Can lawyers be automated?

The first most talked about use of AI perhaps was when IBM developed a chess playing computer named Deep Blue which beat the then reigning world champion Gary Kasparov in its second attempt, way back in 1997. In the year 2005, Stanford robot won the DARPA Grand challenge by driving autonomously for 131 miles along a desert trail thanks to tedious engineering application and increased speed and capacity of the computer. AI was soon used throughout the technology industry in fields like data mining, industrial robotics, logistics, speech recognition, banking software and medical diagnosis. Not to forget Google?s search engine.

In the legal industry too, AI is becoming increasingly crucial in enhancing legal research and analysis, helping in law practice management as well as providing easily accessible legal customer service. Many people are actively wondering whether Artificial Intelligence will gradually eat into the jobs of legal professionals or will it eventually lead to the creation of automated lawyers? The answer lies somewhere in between.

Increasing role of AI in the Legal domain

When it comes to legal research, AI-enabled systems are assisting lawyers in finding relevant material pertaining to their case by quickly filtering through related documents and sites. These systems also help law firms prepare for big cases with immediate court dates quickly as well as help them cut costs on manpower required to analyse large amounts of data in a short span of time. Law firms are also reaping the benefits of AI?s predictive power that allows them to examine years? worth of legal data and predict the outcome of these cases. The systems are so advanced that they can even use court docket databases and other key sources of information to give lawyers valuable insights into how a judge may rule in a particular case.

Artificial Intelligence software is also being used as a second set of eyes to recheck important contracts and look for any incorrect, missing or improper clauses. Contract intelligence systems are able to sift through thousands of credit agreements and analyse them for consistency in a few seconds, saving weeks of manual work. Moreover, intelligent document management systems enabled with machine learning can rapidly confirm facts and find background information which in turn helps accelerate arbitration and litigation proceedings.

Lawyers can also easily access intellectual property information with AI?s assistance and search huge quantities of patent filings, existing claims, pending or granted trademarks and copyright filings to know if an existing filing, claim or trademark infringes on an existing intellectual property claim.

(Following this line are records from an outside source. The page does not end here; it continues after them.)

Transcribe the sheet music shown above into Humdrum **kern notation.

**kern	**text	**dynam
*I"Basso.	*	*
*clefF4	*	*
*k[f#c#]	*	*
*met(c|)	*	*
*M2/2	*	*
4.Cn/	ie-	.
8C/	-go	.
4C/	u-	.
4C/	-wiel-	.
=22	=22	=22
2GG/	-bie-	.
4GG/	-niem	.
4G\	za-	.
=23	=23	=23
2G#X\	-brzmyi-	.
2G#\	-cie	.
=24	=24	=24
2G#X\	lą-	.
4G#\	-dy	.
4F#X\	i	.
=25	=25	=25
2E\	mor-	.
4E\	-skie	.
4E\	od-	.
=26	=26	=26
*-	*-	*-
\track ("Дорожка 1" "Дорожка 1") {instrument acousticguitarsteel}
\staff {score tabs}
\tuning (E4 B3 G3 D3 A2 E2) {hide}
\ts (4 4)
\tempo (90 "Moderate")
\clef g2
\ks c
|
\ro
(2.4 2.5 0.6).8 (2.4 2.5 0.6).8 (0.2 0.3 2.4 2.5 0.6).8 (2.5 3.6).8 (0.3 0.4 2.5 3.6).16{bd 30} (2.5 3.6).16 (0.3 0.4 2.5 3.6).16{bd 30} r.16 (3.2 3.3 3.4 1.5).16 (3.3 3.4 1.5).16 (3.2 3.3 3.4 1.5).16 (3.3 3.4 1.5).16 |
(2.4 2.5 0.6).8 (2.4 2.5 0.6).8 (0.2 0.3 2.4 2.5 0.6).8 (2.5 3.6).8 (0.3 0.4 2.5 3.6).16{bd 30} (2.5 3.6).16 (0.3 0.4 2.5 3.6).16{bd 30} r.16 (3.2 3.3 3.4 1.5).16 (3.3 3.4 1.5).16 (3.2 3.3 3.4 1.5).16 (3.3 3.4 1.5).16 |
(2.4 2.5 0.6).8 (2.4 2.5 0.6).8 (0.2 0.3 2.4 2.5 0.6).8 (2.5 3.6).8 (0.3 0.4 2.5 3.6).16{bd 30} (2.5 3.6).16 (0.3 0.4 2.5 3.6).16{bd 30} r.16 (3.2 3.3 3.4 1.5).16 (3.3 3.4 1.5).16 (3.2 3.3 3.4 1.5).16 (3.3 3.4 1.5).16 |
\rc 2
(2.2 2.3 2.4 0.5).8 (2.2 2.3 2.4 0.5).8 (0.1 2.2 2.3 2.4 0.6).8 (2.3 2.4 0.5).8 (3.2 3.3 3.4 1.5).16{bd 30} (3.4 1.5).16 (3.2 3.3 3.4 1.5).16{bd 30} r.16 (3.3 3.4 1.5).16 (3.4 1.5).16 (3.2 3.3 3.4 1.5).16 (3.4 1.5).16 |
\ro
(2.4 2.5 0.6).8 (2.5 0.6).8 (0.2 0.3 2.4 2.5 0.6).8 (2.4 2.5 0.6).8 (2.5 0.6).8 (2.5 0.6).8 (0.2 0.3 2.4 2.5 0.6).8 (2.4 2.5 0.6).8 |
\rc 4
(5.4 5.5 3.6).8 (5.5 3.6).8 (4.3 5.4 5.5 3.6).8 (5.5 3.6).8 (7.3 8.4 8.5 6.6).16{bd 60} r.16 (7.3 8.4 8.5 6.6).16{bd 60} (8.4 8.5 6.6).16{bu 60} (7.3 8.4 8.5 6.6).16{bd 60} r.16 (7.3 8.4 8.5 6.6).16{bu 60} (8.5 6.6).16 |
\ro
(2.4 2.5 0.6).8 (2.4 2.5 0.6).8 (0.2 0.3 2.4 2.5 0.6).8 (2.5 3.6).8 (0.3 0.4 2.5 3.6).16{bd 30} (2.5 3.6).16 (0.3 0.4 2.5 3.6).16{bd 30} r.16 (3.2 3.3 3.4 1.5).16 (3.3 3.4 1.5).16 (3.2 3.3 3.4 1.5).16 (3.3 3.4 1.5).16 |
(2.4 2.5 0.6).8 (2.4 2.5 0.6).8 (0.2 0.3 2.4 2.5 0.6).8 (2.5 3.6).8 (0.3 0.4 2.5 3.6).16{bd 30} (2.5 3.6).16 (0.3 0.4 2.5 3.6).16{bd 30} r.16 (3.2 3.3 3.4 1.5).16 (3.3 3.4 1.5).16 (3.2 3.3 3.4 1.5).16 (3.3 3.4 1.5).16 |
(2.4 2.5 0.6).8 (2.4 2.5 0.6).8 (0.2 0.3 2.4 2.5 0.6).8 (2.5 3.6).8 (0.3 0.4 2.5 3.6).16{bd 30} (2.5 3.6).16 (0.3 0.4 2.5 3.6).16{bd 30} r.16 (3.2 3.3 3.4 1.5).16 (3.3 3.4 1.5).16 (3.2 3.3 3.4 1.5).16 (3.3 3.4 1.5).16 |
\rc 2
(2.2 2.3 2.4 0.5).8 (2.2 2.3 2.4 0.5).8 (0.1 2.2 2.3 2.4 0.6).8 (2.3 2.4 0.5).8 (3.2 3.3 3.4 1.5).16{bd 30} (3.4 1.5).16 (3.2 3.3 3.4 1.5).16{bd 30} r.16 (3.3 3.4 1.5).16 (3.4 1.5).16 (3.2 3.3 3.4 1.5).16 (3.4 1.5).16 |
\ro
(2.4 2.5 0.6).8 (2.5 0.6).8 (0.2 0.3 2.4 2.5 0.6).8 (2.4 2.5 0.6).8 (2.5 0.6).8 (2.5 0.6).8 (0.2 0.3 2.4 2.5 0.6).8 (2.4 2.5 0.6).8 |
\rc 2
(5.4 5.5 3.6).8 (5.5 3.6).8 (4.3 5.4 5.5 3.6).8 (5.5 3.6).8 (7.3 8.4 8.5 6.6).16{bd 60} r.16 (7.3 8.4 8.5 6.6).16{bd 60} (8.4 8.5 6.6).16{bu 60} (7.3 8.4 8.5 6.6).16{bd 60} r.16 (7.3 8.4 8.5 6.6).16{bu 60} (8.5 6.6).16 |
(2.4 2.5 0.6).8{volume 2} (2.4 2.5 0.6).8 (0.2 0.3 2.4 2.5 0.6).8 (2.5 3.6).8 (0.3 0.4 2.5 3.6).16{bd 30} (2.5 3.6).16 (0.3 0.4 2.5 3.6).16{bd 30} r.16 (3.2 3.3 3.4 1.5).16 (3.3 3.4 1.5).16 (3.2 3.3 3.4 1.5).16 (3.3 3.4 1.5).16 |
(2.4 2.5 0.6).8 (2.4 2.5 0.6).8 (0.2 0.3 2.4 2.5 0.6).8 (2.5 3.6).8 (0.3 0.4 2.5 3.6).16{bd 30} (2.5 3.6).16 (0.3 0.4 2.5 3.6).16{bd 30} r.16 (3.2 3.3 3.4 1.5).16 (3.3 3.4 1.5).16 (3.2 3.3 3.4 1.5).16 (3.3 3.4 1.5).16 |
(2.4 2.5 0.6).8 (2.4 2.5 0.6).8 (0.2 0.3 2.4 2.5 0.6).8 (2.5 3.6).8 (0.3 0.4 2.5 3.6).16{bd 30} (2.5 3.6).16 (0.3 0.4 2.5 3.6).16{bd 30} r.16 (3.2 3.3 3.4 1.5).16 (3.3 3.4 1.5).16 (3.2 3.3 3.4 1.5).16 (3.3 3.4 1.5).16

AI capabilities employed in legal practice management software also help lawyers as well as law firms keep track of billable hours of each client and automatically generate invoices. More importantly machine learning AI applications help in document classification as well as text summarization by digesting and examining enormous quantities of legal documents from contracts to court notices. This reduces the need of junior legal assistants by simplifying law practice management.

Customer Service is another area that has got an AI boost with AI-enabled tools and chatbots providing quick legal support to consumers with the help of an online interface.

Will AI make lawyers redundant?

Coming to the moot point; while AI-based technology is making a series of manual legal jobs automated, it will certainly not make lawyers and judges redundant. What it is doing is increasing the efficiency of legal professionals, significantly reducing time and energy spent on a series of mundane jobs and allowing lawyers more time to bolster their practice.

Law firms who enrol AI-based technology in a major way will certainly save a few positions of researchers and legal professionals. However, this is how Artificial Intelligence has been impacting all industries across the board by refining processes and adding value. Much like the advent of computers did eat into a series of manual jobs but also created entire new avenues of work, AI is also unleashing greater specializations and better avenues for early adapters.

The freedom from hours of research based drudgery will allow lawyers and prosecutors more time to interview clients, derive deeper insight from their investigation and focus on improving legal processes and outcomes. This will also serve to accelerate the judicial process and help the courts dispose off cases faster.

However, if you are envisioning a courtroom where chatbots or intelligent robots will replace lawyers, you are stretching your imagination a bit too far. Artificial Intelligence is not here to automate lawyers, it is here to automate their manual tedious work and allow them more time to improve their work outcome. Lawyers and judges are not becoming redundant any time soon.